These functions are also referred to as value functions. They allow users to make a meaningful comparison between values from the partition's previous or next rows, or the partition's initial or last value. Moreover, these functions are excellent for pulling values from other rows that could be relevant to a report.

For example, the LAG and LEAD functions can be used to create a column that can pull values from other rows. LAG can return values from prior rows, while LEAD can only return data from subsequent rows. When working with time-series data and calculating differences over time, comparing prior or subsequent rows can be extremely useful.


LEAD()

It takes three parameters: expression, offset, and default.

  1. expression returns the value for the row offset rows after the current row;
  2. offset is an optional parameter and specifies the number of rows from the current row from where the query should access the data.
  3. default is another optional parameter.
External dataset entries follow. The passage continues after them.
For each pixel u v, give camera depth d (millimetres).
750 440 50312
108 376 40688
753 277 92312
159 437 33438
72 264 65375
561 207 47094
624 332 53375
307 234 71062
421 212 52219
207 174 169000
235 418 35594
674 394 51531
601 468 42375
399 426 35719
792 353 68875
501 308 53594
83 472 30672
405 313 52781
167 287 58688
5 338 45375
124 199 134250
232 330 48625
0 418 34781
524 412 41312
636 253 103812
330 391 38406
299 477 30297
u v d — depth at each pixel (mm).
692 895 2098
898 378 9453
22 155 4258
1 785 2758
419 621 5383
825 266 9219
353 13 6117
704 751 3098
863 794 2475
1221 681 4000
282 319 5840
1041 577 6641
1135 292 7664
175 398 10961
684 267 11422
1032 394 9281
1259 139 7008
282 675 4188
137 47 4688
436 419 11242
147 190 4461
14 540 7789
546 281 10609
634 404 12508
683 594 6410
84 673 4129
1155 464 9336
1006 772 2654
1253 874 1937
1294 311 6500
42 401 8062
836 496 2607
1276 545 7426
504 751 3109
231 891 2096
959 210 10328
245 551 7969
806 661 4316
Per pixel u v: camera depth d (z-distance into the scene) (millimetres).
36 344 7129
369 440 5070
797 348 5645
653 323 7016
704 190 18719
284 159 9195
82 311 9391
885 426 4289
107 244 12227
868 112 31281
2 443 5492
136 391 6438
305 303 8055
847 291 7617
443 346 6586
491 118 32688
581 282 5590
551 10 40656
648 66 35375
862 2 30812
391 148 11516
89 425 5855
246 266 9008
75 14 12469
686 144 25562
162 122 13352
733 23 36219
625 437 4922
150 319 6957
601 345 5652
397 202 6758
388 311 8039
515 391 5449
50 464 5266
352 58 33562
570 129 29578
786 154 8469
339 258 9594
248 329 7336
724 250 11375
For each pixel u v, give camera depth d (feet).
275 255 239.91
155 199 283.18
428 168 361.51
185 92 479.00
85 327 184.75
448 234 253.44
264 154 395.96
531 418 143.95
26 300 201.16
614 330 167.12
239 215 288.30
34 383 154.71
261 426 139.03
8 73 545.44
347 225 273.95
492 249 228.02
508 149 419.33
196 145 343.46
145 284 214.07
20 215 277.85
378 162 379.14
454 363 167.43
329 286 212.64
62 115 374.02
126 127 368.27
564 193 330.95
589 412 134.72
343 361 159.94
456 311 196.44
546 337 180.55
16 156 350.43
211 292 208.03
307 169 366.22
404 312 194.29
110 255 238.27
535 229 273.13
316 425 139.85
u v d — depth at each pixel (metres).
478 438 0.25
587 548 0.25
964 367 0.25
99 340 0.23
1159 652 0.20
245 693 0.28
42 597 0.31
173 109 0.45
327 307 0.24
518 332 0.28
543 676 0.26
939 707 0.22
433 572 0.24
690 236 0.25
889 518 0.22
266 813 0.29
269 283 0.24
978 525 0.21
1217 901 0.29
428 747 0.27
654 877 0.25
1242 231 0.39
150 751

It is used to return a default value if the offset goes beyond the scope of the partition

Let us take a look at an example:

Consider this table, called "Sales" where each month has corresponding earnings:

Month NetSales
1 5000
2 10000
3 7000

Let us run the following query:

SELECT 
	Month,
	NetSales,
	LEAD(net_sales,1) OVER (
		ORDER BY Month
	) next_month_sales
FROM 
	Sales;

The query will result in the following table:

Month NetSales next_month_sales
1 5000 10000
2 10000 7000
3 7000 NULL

As you can see the query returns a new table with another column named "next_month_sales" that have the sales for the next month. Note that the next_month_sales of Month 3 is NULL as the original table does not contain any values for the 4th month.


LAG()

It takes three parameters: expression, offset, and default. It returns the value for the row offset rows before the current; offset and default are optional; default values: offset = 1, default = NULL. Using the example in the LEAD() function lets us run the following example query:

SELECT 
	Month,
	NetSales,
	LAG(net_sales,1) OVER (
		ORDER BY Month
	) prev_month_sales
FROM 
	Sales;

Running the query gives us the following result:

Month NetSales prev_month_sales
1 5000 NULL
2 10000 5000
3 7000 10000

NTILE()

The NTILE function takes a parameter, n, and divides rows within a partition as equally as possible into n groups, assigning a group number to each row. Let us take a look at an example.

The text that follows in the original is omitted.